A recent article in a high profile New Zealand motorcycle magazine, actually it was this magazine (March 2023 edition to be precise – Ed), outlined some safety protocols involved in group riding. Now, in order to wipe the smile off some of your faces, the “group riding” under discussion did not involve the peccadilloes of that somewhat vaunted gang of spouse swappers that are supposed to inhabit a certain central Otago town going by the name of Cromwell…oh no no no. We are talking here about fine upstanding motorcycle group riders here who probably wouldn’t know a peccadillo from a prickly pair. Let me just state at the outset that old Captain Slow here is indebted to his editor for throwing up a topic so ripe for dissection and dissertation of a comic kind.

So “Group MOTORCYCLE Rides”, eh? I guess by broad definition, that conjures up a multitude of different images for many of you. Even the dictionary definition of a group is, by necessity, not a precise one – “A number of people or things that are located, gathered or classed together”. So just like flavours of ice cream, a group ride can be quite a diverse thing, but oddly enough, and for the sake of having some fun at the editor’s expense, for it was he who penned the March edition article, we will focus, at least in part, on those “stately processions” so beloved by Harley-Davidsonistas and other spin-off cruiser cultures. 

So let’s rip the sh-t out of, sorry, as you were… So let’s unpack what the editor had to say back in March.


Since when has your average biker ever been prepared?
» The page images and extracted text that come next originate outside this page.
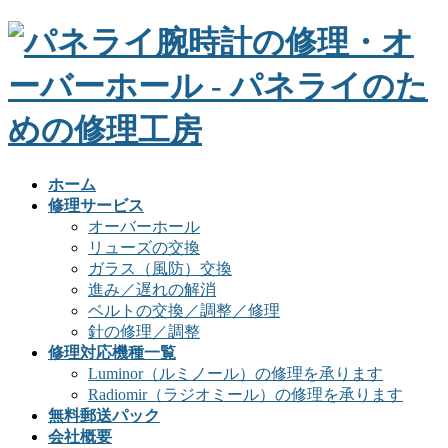
ホーム
修理サービス
オーバーホール
リューズの交換
ガラス（風防）交換
進み／遅れの解消
ベルトの交換／調整／修理
針の修理／調整
修理対応機種一覧
Luminor（ルミノール）の修理を承ります
Radiomir（ラジオミール）の修理を承ります
無料郵送パック
会社概要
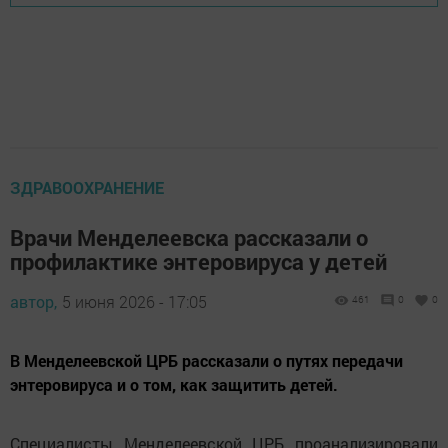
ЗДРАВООХРАНЕНИЕ
Врачи Менделеевска рассказали о
профилактике энтеровируса у детей
автор,
5 июня 2026 - 17:05
461
0
0
В Менделеевской ЦРБ рассказали о путях передачи
энтеровируса и о том, как защитить детей.
Специалисты Менделеевской ЦРБ проанализировали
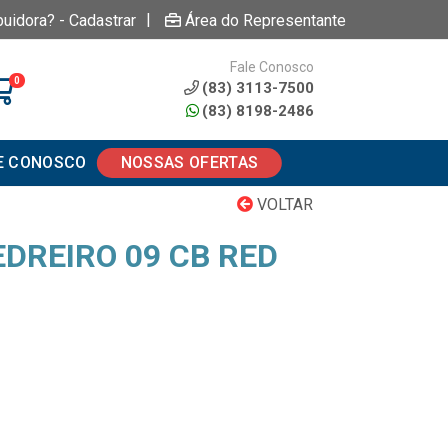
|
buidora? - Cadastrar
Área do Representante
Fale Conosco
0
(83) 3113-7500
(83) 8198-2486
E CONOSCO
NOSSAS OFERTAS
VOLTAR
DREIRO 09 CB RED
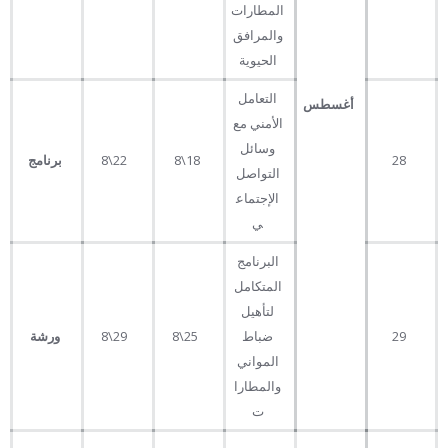
المطارات
والمرافق
الحيوية
التعامل
أغسطس
الأمني مع
وسائل
28
18\8
22\8
برنامج
التواصل
الإجتماع
ي
البرنامج
المتكامل
لتأهيل
29
ضباط
25\8
29\8
ورشة
المواني
والمطارا
ت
Especially the cohort that rides America’s answer to the motorcycle. By the time they’ve arrived at that time of their lives where their mid to high six-figure incomes have been dispersed through at least one or two matrimonial “settlements” (AKA “financial wire brushings”), the poor beggars may well still be in a position to own, insure, register and maintain their throbbing chrome tinted wonder-horses. But they themselves are pretty much gimpy old trouts with aches, pains, leaking eyeballs and bladders that they’re underperformers in virtually every department except being able to moan about, well, practically everything. Expecting this lot to make a rendezvous at a group ride start point with any sort of chronological precision or preparedness would be akin to expecting Winston Peters not to smell blood in the water if he was a shark chasing wounded minorities for the sake of votes! Hmmm. So not off to a great start, are we?
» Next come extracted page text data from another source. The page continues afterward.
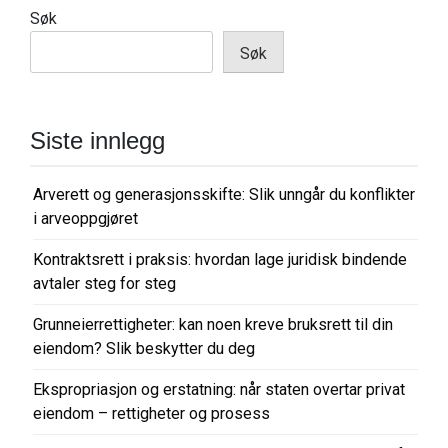
Søk
g
Søk
s
n
a
Siste innlegg
v
i
Arverett og generasjonsskifte: Slik unngår du konflikter
g
i arveoppgjøret
a
Kontraktsrett i praksis: hvordan lage juridisk bindende
s
avtaler steg for steg
j
o
Grunneierrettigheter: kan noen kreve bruksrett til din
eiendom? Slik beskytter du deg
n
Ekspropriasjon og erstatning: når staten overtar privat
eiendom – rettigheter og prosess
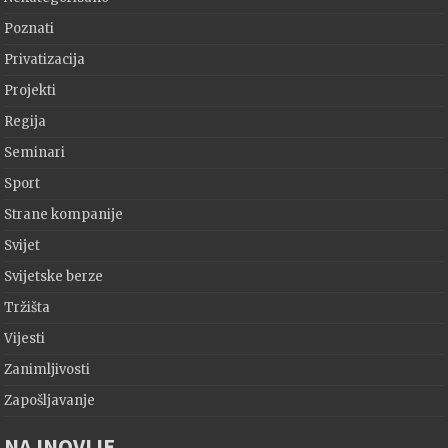
Poznati
Privatizacija
Projekti
Regija
Seminari
Sport
Strane kompanije
Svijet
Svijetske berze
Tržišta
Vijesti
Zanimljivosti
Zapošljavanje
NAJNOVIJE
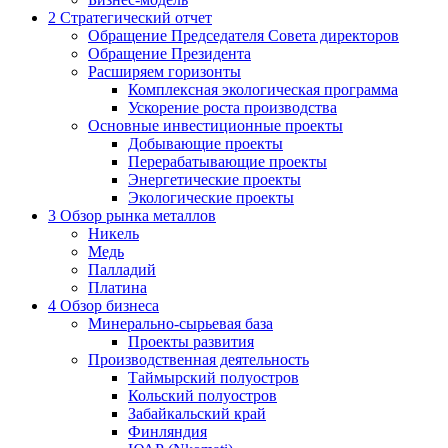
2
Стратегический отчет
Обращение Председателя Совета директоров
Обращение Президента
Расширяем горизонты
Комплексная экологическая программа
Ускорение роста производства
Основные инвестиционные проекты
Добывающие проекты
Перерабатывающие проекты
Энергетические проекты
Экологические проекты
3
Обзор рынка металлов
Никель
Медь
Палладий
Платина
4
Обзор бизнеса
Минерально-сырьевая база
Проекты развития
Производственная деятельность
Таймырский полуостров
Кольский полуостров
Забайкальский край
Финляндия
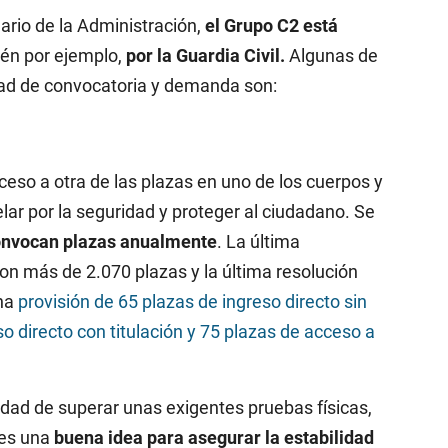
nario de la Administración,
el Grupo C2 está
ién por ejemplo,
por la Guardia Civil.
Algunas de
dad de convocatoria y demanda son:
ceso a otra de las plazas en uno de los cuerpos y
lar por la seguridad y proteger al ciudadano. Se
onvocan plazas anualmente
. La última
con más de 2.070 plazas y la última resolución
na
provisión de 65 plazas de ingreso directo sin
so directo con titulación y 75 plazas de acceso a
idad de superar unas exigentes pruebas físicas,
 es una
buena idea para asegurar la estabilidad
The point here was about riding with people who, to use the words of the editor, “you gel with”. Strewth Ruth! My friends are amongst some of the weirdest types I know (see the comment about aviators below). “Gelling” with them is about the last thing I’d want to do. Who knows where they’ve been!!! I’d go as far as sharing a table with them at a pie stop, but even then, I’d insist on being upwind and socially distanced. 

Trust me on this one. It actually doesn’t make that much difference if your fellow riders are all members of the same business round table who you trust implicitly when you illegally divulge a pending share sell-down or just a bunch of randoms. Because if you’re smart, you will ensure your safety by isolating yourself several hundred metres behind the rider in front of you. That way, you can ride your own ride in your own space without fear of being bounced by some Red Baron type or swayed into by Jeff who has chronic hay fever and who can’t stop his Wide-Glide jumping sideways every time he sneezes.
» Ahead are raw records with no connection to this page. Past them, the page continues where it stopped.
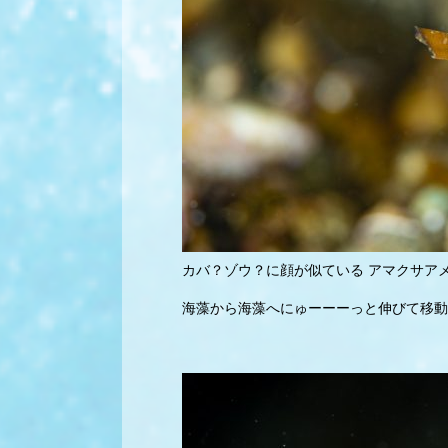
カバ？ゾウ？に顔が似ている アマクサア
海藻から海藻へにゅーーーっと伸びて移動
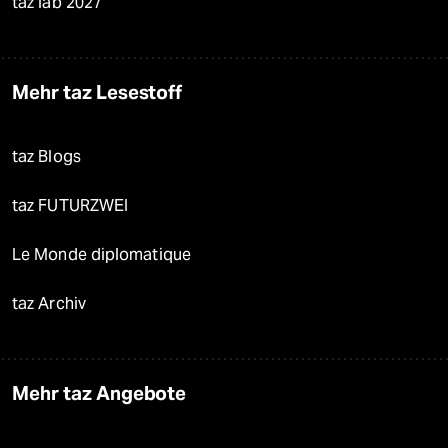
taz lab 2027
Mehr taz Lesestoff
taz Blogs
taz FUTURZWEI
Le Monde diplomatique
taz Archiv
Mehr taz Angebote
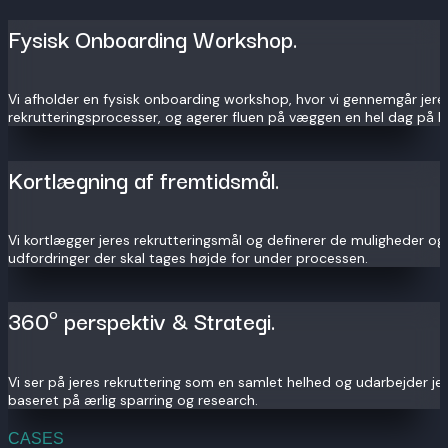
Fysisk Onboarding Workshop.
Vi afholder en fysisk onboarding workshop, hvor vi gennemgår jer
rekrutteringsprocesser, og agerer fluen på væggen en hel dag på k
Kortlægning af fremtidsmål.
Vi kortlægger jeres rekrutteringsmål og definerer de muligheder og
udfordringer der skal tages højde for under processen.
360º perspektiv & Strategi.
Vi ser på jeres rekruttering som en samlet helhed og udarbejder jer
baseret på ærlig sparring og research.
CASES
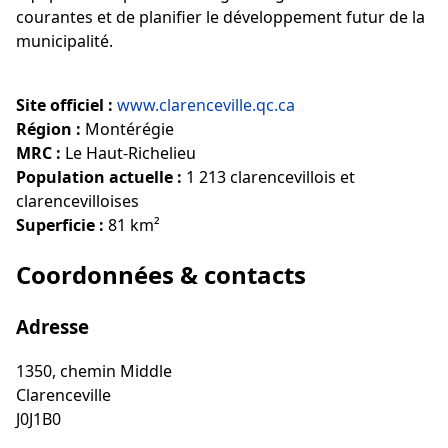
courantes et de planifier le développement futur de la
municipalité.
Site officiel :
www.clarenceville.qc.ca
Région :
Montérégie
MRC :
Le Haut-Richelieu
Population actuelle :
1 213 clarencevillois et
clarencevilloises
Superficie :
81 km²
Coordonnées & contacts
Adresse
1350, chemin Middle
Clarenceville
J0J1B0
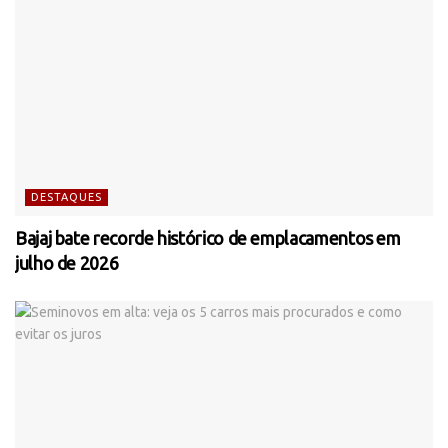
DESTAQUES
Bajaj bate recorde histórico de emplacamentos em
julho de 2026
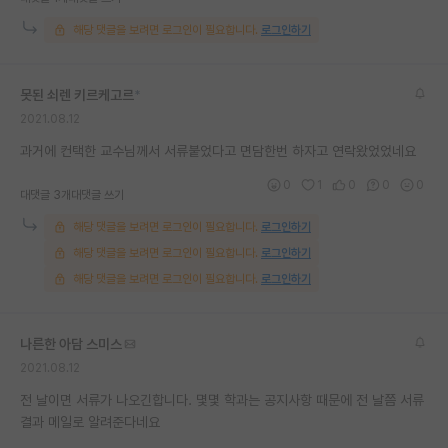
재팬라운지 🌸
해당 댓글을 보려면 로그인이 필요합니다.
로그인하기
못된 쇠렌 키르케고르
*
2021.08.12
과거에 컨택한 교수님께서 서류붙었다고 면담한번 하자고 연락왔었었네요
0
1
0
0
0
대댓글 3개
대댓글 쓰기
해당 댓글을 보려면 로그인이 필요합니다.
로그인하기
해당 댓글을 보려면 로그인이 필요합니다.
로그인하기
해당 댓글을 보려면 로그인이 필요합니다.
로그인하기
나른한 아담 스미스
2021.08.12
전 날이면 서류가 나오긴합니다. 몇몇 학과는 공지사항 때문에 전 날쯤 서류
결과 메일로 알려준다네요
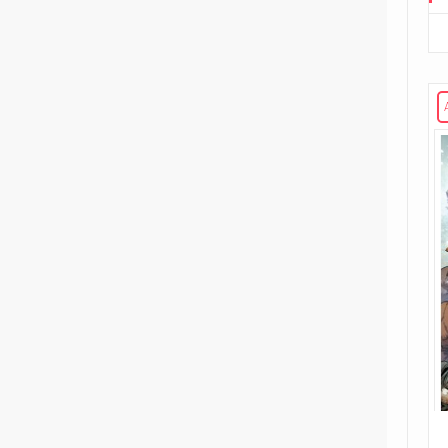
221
Volume unico
2
Rosso Profondo
4
Volume illustrato
3
Rough Riders
1
Second Sight
1
Shipwreck
1
Unholy Grail
6
ENERGON UNIVERSE
G.I. Joe
5
A Real American Hero
7
Edizione in albo
4
Edizione in volume
12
Just what is it about bikers that makes us allude to aviation all the time? Are we all latent Biggles, Baders or Mavericks? Why would you want to even think about being associated with a fraternity who have taken being opinionated & arrogant to new heights based on a career of not bumping into anything in an environment where there actually is nothing to bump into other than incompetent versions of themselves heading in the opposite direction who failed TCAS:101. You already know how to tell if there’s a pilot in a room full of strangers because don’t worry, they’ll soon tell you. As for the ride formatting itself like a Xmas parade convoy, I’m sorry mein Emperor Paulus Maximus, but your express thought that “It’s not much of a group ride if your “group” is spread along five kilometres of highway” could not be more wrong. 

Suggesting, complete with twee diagrams complete with dotted lines and time interval “rules”, that a group is best bound together almost leather-tasselled handlebar to metal hand-gripped handlebar in an early WW2 RAF tight “Vic” pattern is just silly! (Just ask Bader about that one). Motorcycle safety thrives on and in open spaces, and you certainly don’t want petite little gaps – you want “big uns”. 

Why on earth grown-up bikers would want to ride almost in their fellow riders’ pockets is something that perhaps only Freud might know. Is it compensation for not being able to perform in a SingStar soiree with their big sister and her friends when they were 12 years old?? Did they have to revert to singing solo quietly to themselves, using their hairbrush as a faux microphone before throwing themselves on the bed crying into their pillow??? Answer: Most likely “Not”!!! So why, at the opposite end of their lives, would they have any desire to be within cuddling distance of several other bikers, of whom almost invariably one of them will be smelling of wee???


At last, the editor and I are on common ground. As I alluded to above, motorcyclists need their own space to breathe in. That’s not just due to severe halitosis. We need clear lines of sight, and we need our own manoeuvring and braking room. We don’t need to feel like we’re hemmed in on a dance floor amongst a bunch of Whirling Dervishers! In a word, we want spatial freedom.

Outside of the need for safety in all of our riding, we all acknowledge the social aspect of group rides. But if you take nothing else away from this five-minute read, then please comprehend that there is zero need for groups of motorcyclists to ride in close huddles in order to be social. You can do your socialising at planned rallying points, pit stops and meal breaks. EOS.